### WRITTEN TASKS
• a. From the court order on the government's motion to reconsider, list every filing number cited.
• b. Copy a passage from the court order on the government's motion to reconsider word for word. Begin at the words "This matter is" and stop after "Brief at 1-2.".
• c. Continue the court order on the government's motion to reconsider, starting right after its final sentence.

## START SOURCE DOCUMENT

This matter is before the court on Defendant United States of America's Motion to Reconsider or, in the Alternative, to Certify for Interlocutory Appeal, and Motion to Stay Further Proceedings, Filing No. 30.

Defendant United States of America (hereinafter, "the United States" or "the government") seeks reconsideration of this court's denial of its motion to dismiss for lack of subject matter jurisdiction based on the statute of limitations. See Filing No. 27, Memorandum and Order. It contends that the court's decision is contrary to precedent and that the court applied the wrong legal standard for evaluating equitable tolling. Filing No. 31, Brief at 1-2.

## END SOURCE DOCUMENT
## START LISTED RECORDS

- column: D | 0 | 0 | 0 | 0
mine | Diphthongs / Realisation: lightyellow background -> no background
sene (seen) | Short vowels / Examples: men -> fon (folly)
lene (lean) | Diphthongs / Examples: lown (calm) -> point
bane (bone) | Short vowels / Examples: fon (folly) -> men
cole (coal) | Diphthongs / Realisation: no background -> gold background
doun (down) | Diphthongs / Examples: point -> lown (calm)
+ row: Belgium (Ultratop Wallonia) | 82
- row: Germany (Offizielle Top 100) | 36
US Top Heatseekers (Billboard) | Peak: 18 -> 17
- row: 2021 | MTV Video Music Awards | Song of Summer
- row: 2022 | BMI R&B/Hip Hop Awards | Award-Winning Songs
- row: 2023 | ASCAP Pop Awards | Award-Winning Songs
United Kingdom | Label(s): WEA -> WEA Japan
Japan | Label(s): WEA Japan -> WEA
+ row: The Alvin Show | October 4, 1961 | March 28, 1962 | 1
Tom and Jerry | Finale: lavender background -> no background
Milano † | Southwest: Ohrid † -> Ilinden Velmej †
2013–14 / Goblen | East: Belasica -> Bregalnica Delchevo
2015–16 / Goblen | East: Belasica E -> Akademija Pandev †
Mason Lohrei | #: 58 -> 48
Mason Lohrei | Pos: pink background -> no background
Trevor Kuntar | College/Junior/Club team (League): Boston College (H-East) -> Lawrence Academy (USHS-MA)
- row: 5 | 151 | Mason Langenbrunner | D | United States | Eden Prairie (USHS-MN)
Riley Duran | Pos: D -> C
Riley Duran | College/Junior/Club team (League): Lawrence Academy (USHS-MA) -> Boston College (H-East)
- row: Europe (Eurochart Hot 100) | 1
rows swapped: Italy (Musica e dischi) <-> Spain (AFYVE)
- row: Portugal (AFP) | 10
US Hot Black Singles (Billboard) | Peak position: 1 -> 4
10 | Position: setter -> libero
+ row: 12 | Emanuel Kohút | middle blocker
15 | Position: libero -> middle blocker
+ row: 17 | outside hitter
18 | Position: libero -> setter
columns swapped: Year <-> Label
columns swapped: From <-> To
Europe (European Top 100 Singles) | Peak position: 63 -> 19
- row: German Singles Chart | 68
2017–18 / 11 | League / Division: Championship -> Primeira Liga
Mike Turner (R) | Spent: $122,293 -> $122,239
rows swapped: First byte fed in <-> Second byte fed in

## END LISTED RECORDS

### RESULTS BY TASK
• a.
Filing No. 30
Filing No. 27
Filing No. 31

• b.
This matter is before the court on Defendant United States of America's Motion to Reconsider or, in the Alternative, to Certify for Interlocutory Appeal, and Motion to Stay Further Proceedings, Filing No. 30.

Defendant United States of America (hereinafter, "the United States" or "the government") seeks reconsideration of this court's denial of its motion to dismiss for lack of subject matter jurisdiction based on the statute of limitations. See Filing No. 27, Memorandum and Order. It contends that the court's decision is contrary to precedent and that the court applied the wrong legal standard for evaluating equitable tolling. Filing No. 31, Brief at 1-2.

• c.
This court denied the government's motion to dismiss relying on two cases pending at the United States Supreme Court that involve the issue of "[w]hether the six-month time bar for filing suit in federal court under the Federal Tort Claims Act, 28 U.S.C. 2401(b), is subject to equitable tolling" and "whether the two-year time limit for filing an administrative claim with the appropriate federal agency under the Federal Tort Claims Act, 28 U.S.C. 2401(b), is subject to equitable tolling." See Kwai Fun Wong v. Beebe 732 F.3d 1030, 1036 (9th Cir. 2013), petition for cert. filed Sub nom. United States v. Wong, 2014 WL 906635 (U.S. March 7, 2014), cert. granted, 134 S.Ct. 2873 (U.S. Jun 30, 2014) (No. 13-1075); June v. United States, 550 Fed. App'x 505 (9th Cir. 2013), petition for cert. filed, 2014 WL 906595 (U.S. March 7, 2014), cert. granted, 134 S.Ct. 2873 (U.S. Jun 30, 2014) (NO. 13-1075). Those cases were argued on December 10, 2014, and await decision. See www.supremecourt.gov/oral_arguments/argument_transcript.aspx.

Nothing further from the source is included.